Why Agents? On the Varied Motivations for Agent Computing in the Social Sciences
Posted: January 25th, 2006 | No Comments »Robert Axtell. 2000. Why Agents? On the varied motivations for agent computing in the social sciences.
This paper (mainly focused in social sciences and political economy in particular) argues the existence of three distinct uses of agent-based computational models:
- When numerical realizations are relevant, agents can perform a variant of classical simulation
- When a model is incompletely solved mathematically, then agent-based model can be a useful tool of analysis, a complement to mathematics. It is generally possible to build agent-based computational models in order to gain insight into the functioning of the model.
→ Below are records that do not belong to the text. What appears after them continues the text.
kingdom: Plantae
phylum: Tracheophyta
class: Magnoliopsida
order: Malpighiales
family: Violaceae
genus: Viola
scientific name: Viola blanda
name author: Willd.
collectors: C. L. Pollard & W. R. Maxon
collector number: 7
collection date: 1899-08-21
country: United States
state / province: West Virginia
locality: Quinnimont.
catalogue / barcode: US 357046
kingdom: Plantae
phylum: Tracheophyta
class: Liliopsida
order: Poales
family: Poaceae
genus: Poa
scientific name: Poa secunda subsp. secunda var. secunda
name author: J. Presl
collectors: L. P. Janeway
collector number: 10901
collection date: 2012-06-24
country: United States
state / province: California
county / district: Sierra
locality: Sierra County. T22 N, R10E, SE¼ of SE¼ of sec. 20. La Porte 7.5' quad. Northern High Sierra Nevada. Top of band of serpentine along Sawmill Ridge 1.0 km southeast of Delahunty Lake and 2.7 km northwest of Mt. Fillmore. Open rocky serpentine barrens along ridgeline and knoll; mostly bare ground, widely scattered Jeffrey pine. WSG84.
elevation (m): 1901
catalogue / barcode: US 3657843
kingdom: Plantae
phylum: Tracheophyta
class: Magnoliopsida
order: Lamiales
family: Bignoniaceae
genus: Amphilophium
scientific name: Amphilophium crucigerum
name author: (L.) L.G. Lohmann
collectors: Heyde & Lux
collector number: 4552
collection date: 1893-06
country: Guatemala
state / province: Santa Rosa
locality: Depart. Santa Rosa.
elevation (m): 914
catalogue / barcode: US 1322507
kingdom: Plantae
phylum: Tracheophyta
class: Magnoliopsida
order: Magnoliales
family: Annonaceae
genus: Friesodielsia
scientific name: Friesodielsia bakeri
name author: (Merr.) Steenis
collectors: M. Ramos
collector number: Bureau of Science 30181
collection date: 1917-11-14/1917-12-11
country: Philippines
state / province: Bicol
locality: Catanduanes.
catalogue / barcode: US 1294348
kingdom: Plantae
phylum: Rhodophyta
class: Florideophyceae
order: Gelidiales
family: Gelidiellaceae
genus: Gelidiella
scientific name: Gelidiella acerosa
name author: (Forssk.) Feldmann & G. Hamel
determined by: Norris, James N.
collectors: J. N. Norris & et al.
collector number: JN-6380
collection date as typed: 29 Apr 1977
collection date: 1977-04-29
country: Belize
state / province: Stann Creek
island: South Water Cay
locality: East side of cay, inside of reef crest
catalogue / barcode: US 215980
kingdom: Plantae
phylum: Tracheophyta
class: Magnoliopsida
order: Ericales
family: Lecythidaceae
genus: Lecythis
- There are cases in which mathematical models are either apparently intracable or provably insoluble. Agent-based computing is perhaps the only technique available for systematic analysis, a substitute for formal mathematical analysis.
Strengths and Weaknesses
A very common motivation for ABM is dissatisfaction with rational agents. In most social processes either physical space or social network matter. These are difficult to account for mathematically except in hightly stylize ways. However, in ABM, it is usually quite easy to have the agent interactions mediated by space or network or both. Spatial networks are quite naturally represented in agent-based computatinal models. A physical location can be part of an agen’ts internal states. Likewise, its position in a social network can be easily represented internally. In ABM the only way to prove a sufficiency theorem is to go through multiple runs, systematically varying initial conditions or parameters in order to assess the robustness of results.